Repairing the damage these did in the past is a big part of it too. Many of the books are slightly foxed, and thoroughly badgered. It’s amazing how many ways paper can go wrong, particularly the fungoid ways. I’m now familiar with an enormous variety of moulds, smuts, blights and ergots. If I spontaneously disintegrate into a puddle of decay, you’ll know why. Then there are the ones that have been mined by bookworms. Actually that’s a misnomer, there’s no such thing as a bookworm. The holes are made by woodworm, for whom paper must be literally fast food, a sort of habitable cheeseburger. And behold, keep turning the pages and you reach the  mummified bodies of fat little worms, starved to death with their mouths full.

Vitamin tree deficiency.

Categories
Cosmography Humour

Paddywackery – or, How Comics Changed My Life

The local shop I mentioned is a goldmine. Today I found that they sell a thing called paddywack. As a dog food. What the…?

It turns out the original meaning of “paddywack” is the large ligament that runs down the back of a grazing animal’s neck. The word is from the Old English paxwax, meaning something like “hair grow”. Because longer hair grows along the neck ridge of some animals, perhaps? By being highly elastic, this ligament makes it easier for the beast to raise its head. When dried, it makes a chewy treat for dogs.

So a whole other meaning for a word I thought of merely as a mild ethnic slur – that at least was my impression since childhood, when a strip of the same name in the British Comic Cheeky Weekly used to encourage readers to send in their Irish jokes. The whole comic indeed was packed with race and gender stereotype gags – and what’s worse, pointlessly awful puns. Such were the 1970s; vertiginous now to see that stuff again.

I didn’t find most of this funny even as a child. And yet, I liked the comic. It had a vivacity you didn’t see before, it messed with conventions and introduced elements of metafiction. Each issue had a single framing story, with characters commenting on the other strips, even moving in and out of them. And I guess it helped that it featured a sexy crossing guard called Lily Pop; I was getting to that sort of age. If Barry Cryer had written a kids’ comic – albeit on a bad day – it might have come out something like this.

Now that I look this stuff up I’m reminded that Cheeky Weekly had an even weirder progenitor, Krazy comic. I don’t think most of the strips in Krazy worked really. As the name suggests it was self-consciously way-out and wacky, and kids are quite sensitive to straining for effect. What compensated were the interstitial gags packed into it – comments between panels or as background graffiti, flick-book animations in corners. It was aiming I think to be something like a junior Mad magazine.

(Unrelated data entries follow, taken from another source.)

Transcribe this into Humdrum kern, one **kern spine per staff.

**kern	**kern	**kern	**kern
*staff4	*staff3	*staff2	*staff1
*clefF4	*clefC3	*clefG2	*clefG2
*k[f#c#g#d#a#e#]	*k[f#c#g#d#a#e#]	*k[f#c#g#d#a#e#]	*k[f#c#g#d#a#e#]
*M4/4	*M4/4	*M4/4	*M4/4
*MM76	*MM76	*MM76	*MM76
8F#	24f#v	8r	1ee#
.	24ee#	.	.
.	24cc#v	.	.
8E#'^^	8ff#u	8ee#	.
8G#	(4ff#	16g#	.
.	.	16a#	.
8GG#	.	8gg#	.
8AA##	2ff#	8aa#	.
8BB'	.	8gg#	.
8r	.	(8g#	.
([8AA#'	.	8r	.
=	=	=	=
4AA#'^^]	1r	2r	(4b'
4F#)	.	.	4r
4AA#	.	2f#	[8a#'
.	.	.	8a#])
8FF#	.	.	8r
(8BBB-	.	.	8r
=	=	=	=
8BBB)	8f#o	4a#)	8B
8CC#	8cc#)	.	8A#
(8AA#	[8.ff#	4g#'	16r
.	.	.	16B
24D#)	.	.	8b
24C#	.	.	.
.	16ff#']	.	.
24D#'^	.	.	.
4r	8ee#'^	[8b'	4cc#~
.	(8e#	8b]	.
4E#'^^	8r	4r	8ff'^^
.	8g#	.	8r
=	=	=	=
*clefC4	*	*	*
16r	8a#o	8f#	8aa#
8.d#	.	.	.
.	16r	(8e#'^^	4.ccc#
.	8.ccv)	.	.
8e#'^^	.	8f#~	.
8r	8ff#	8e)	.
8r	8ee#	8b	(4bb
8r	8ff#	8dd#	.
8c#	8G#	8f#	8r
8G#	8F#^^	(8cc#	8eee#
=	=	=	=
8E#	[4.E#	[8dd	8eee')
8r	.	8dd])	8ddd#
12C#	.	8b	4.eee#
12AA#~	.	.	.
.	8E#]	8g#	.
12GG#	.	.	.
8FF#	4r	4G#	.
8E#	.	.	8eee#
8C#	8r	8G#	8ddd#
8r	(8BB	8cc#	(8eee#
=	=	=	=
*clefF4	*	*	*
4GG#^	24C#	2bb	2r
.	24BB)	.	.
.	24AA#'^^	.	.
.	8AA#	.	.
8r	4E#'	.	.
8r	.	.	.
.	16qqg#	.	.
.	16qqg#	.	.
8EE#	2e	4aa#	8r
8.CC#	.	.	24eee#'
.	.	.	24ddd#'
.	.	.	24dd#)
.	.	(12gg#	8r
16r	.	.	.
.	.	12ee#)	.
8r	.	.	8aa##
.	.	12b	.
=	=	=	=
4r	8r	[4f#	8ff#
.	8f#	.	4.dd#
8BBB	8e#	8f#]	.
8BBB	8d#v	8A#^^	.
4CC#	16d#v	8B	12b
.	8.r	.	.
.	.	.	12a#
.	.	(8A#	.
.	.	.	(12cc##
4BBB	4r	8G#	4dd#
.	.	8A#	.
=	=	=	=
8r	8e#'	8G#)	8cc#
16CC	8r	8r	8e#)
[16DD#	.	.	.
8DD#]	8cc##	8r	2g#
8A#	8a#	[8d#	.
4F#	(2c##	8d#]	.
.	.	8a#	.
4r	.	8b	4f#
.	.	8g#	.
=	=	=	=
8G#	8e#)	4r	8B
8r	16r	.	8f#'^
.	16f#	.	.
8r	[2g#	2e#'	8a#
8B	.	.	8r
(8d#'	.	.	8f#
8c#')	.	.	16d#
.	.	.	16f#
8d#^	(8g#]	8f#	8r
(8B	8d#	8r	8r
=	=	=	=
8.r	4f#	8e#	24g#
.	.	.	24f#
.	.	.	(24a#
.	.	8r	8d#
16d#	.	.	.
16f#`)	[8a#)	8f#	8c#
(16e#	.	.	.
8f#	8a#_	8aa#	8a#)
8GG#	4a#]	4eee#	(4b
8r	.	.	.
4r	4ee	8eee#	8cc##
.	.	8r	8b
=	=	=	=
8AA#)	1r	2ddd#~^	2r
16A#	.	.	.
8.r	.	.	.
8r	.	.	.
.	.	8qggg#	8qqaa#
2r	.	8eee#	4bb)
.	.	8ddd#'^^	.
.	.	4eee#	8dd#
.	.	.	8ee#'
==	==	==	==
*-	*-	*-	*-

And I think this in turn may have been partly inspired by the comic that influenced me the most – Sparky. It was not an outstanding example perhaps, but it had one thing that really got me: the flat-out metafiction of a strip about the people who supposedly created the comic. They were in it… But making it… In it… The contradictions beguiled my mind. My own first comic strip, started I think while I was still 11, was pretty much a straight rip-off of this idea, and it must be at least partly responsible for a lifelong fascination with philosophical concepts like self-referentiality, recursion and nested realities. My mature (?) comic strip work rarely resisted opportunities to tell stories within stories – or indeed, stories within each other. My first long strip, which was also my degree dissertation, took place within a reality that only existed in the mind of God – but within which, God existed.

Come on, I was in college.

Well that turned into an unexpected ramble; from doggy treats to comic theology. It seems though that in the process I’ve accidentally written a response to this lovely blog post by Lisa “SwearyLady” McInerney. Yeah, comics were an important early influence in my life. For me it’s Gödel, Escher, Bach, and The Sparky People.